Pizza Express is the latest high street chain facing uncertainty, Havering Business’ Simon Ford writes.

Havering Local Businesses is fairly confident that the chain, which has a restaurant in Upminster, Romford, and Lakeside, has employed advisers to prepare for debt talks with creditors amid hard buying and selling prerequisites for casual dining chains in the UK.

It is understood that the talks with creditors are meant to look at a feasible reorganisation of its large debts, which presently stand at £665 million.

An industry source stated these talks with creditors are “not unusual”, however “could imply that covenants have been damaged over its debt repayment”.

Debt covenants are terms set out between creditors and groups which generally country limits or monetary thresholds which the agency is no longer allowed to breach. This could involve certain sales or income expectations.
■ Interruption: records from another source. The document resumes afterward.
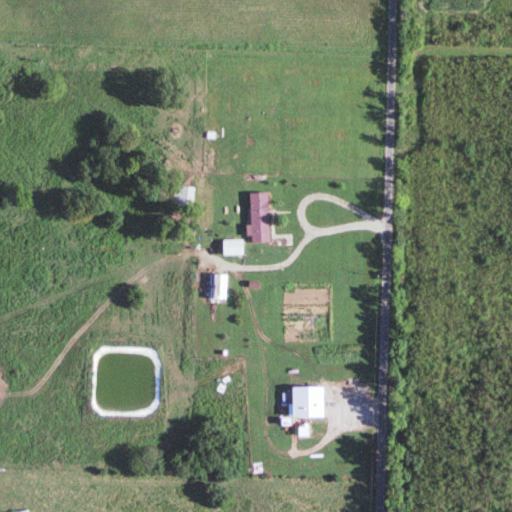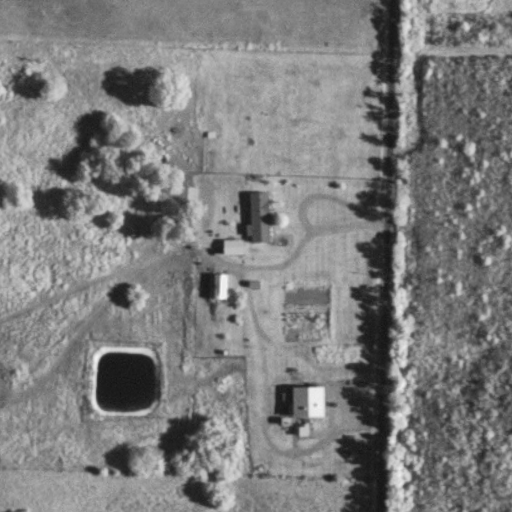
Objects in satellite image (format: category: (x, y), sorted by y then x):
road: (301, 194)
building: (184, 195)
building: (261, 216)
building: (235, 246)
road: (384, 256)
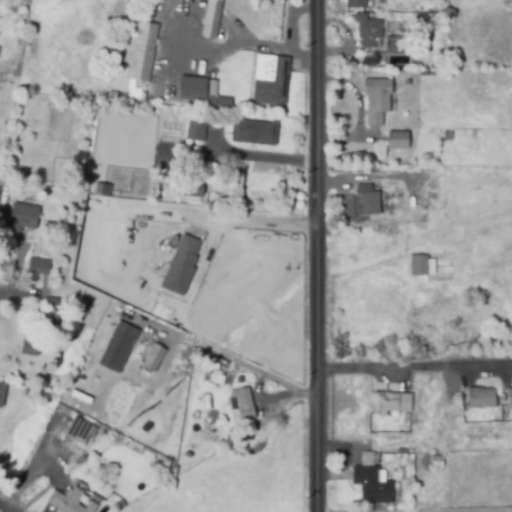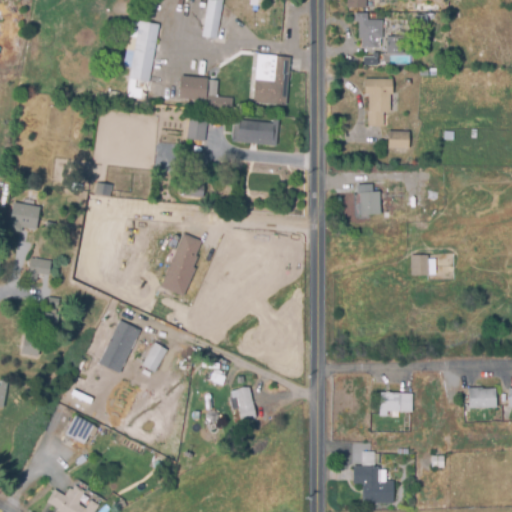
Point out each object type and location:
building: (354, 3)
building: (358, 3)
building: (428, 8)
building: (212, 17)
building: (210, 18)
building: (367, 30)
building: (369, 30)
building: (393, 44)
building: (395, 44)
building: (139, 49)
building: (143, 51)
road: (246, 52)
building: (368, 60)
building: (375, 60)
building: (269, 79)
building: (272, 79)
building: (201, 92)
building: (203, 93)
building: (376, 99)
building: (381, 99)
building: (194, 129)
building: (196, 130)
building: (253, 132)
building: (255, 132)
building: (449, 135)
building: (397, 139)
building: (399, 139)
road: (364, 178)
building: (77, 187)
building: (193, 187)
building: (101, 189)
building: (101, 191)
building: (369, 199)
building: (366, 200)
building: (25, 215)
building: (22, 216)
road: (222, 218)
building: (121, 220)
building: (96, 235)
road: (316, 256)
building: (180, 264)
building: (182, 265)
building: (420, 265)
building: (421, 265)
building: (36, 268)
building: (39, 268)
building: (53, 301)
building: (51, 310)
building: (50, 321)
building: (28, 345)
building: (32, 346)
building: (117, 346)
building: (119, 346)
building: (154, 356)
building: (152, 357)
road: (229, 358)
road: (414, 370)
building: (2, 391)
building: (2, 392)
building: (509, 396)
building: (511, 396)
building: (480, 397)
building: (482, 397)
building: (241, 402)
building: (393, 402)
building: (394, 402)
building: (242, 404)
building: (78, 429)
building: (79, 430)
building: (366, 459)
building: (436, 461)
building: (157, 463)
building: (372, 480)
building: (372, 484)
building: (68, 501)
building: (69, 501)
building: (120, 505)
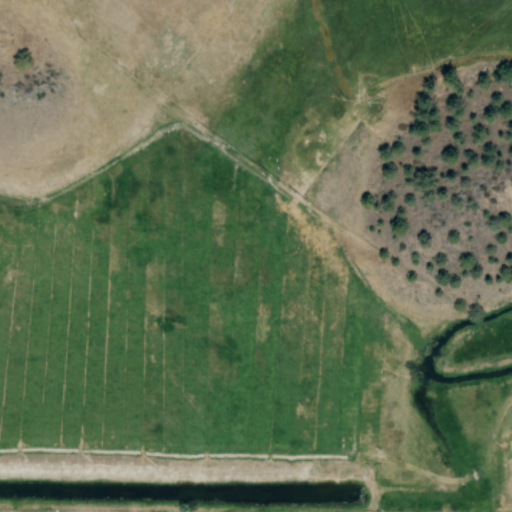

In the first half of 2019, Pizza Express reported a 0.2 per cent rise in like-for-like income amid challenging trading conditions.

The corporation additionally posted 7.7 per cent decline in underlying earnings to £32.4 million for the period, with the droop blamed on rising costs.

The company, which used to be offered through Chinese private equity association Hony Capital in 2014, has to pay the first instalment of its repayments, really worth £465 million in secured bonds, by August 2021.

Its subsequent repayment for £200 million in unsecured notes is due to be repaid with the aid of the following year.

Pizza Express was founded in 1965 by means of Peter Boizot and it now has over 450 eating places across the UK, and a hundred more in Europe, Hong Kong, China and India.

This comes after Pizza Express’ important Italian restaurant competitor Prezzo shut down the majority of its eating places.

The organization secured the backing of creditors for Company Voluntary Arrangement (CVA) on Friday, which will enable the Italian-themed chain to exit unprofitable branches and impenetrable lease reductions.

This led to ninety four closures and 500 job cuts.

Jamie Oliver’s Italian chain additionally filed for insolvency in May this year, with all but three of the TV chef’s 25 UK eating places shutting its doors.